- Source data:
——

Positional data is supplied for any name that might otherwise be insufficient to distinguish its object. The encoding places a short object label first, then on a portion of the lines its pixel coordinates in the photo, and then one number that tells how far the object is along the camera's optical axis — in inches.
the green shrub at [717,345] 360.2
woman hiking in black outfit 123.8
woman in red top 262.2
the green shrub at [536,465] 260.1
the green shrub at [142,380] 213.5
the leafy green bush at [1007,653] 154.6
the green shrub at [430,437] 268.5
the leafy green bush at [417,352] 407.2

——

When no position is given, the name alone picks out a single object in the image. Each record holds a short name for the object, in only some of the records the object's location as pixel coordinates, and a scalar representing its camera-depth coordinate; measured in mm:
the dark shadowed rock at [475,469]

——

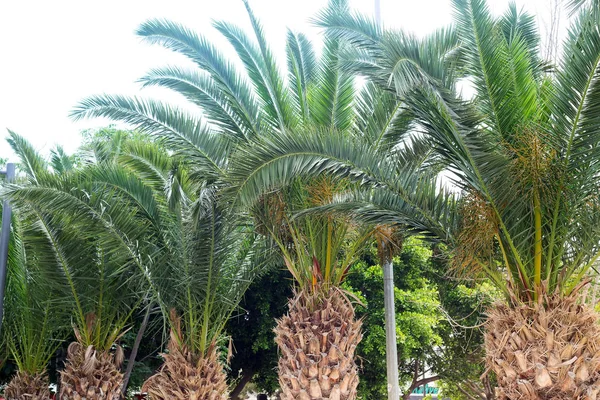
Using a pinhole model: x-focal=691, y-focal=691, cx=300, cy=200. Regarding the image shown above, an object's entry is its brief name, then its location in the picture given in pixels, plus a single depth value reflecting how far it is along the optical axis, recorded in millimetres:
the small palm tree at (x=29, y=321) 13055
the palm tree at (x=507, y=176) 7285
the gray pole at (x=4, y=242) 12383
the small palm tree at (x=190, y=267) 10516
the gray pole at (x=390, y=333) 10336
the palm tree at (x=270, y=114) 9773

——

- Aim of the exercise: Reproduce word for word the material above, beginning with the line that contains "the green shrub at [142,380] 213.5" and ending with the line that contains "the leafy green bush at [417,352] 407.2".

- Answer to this problem:
the green shrub at [142,380] 213.5
the leafy green bush at [1007,653] 154.6
the green shrub at [430,437] 268.5
the leafy green bush at [417,352] 407.2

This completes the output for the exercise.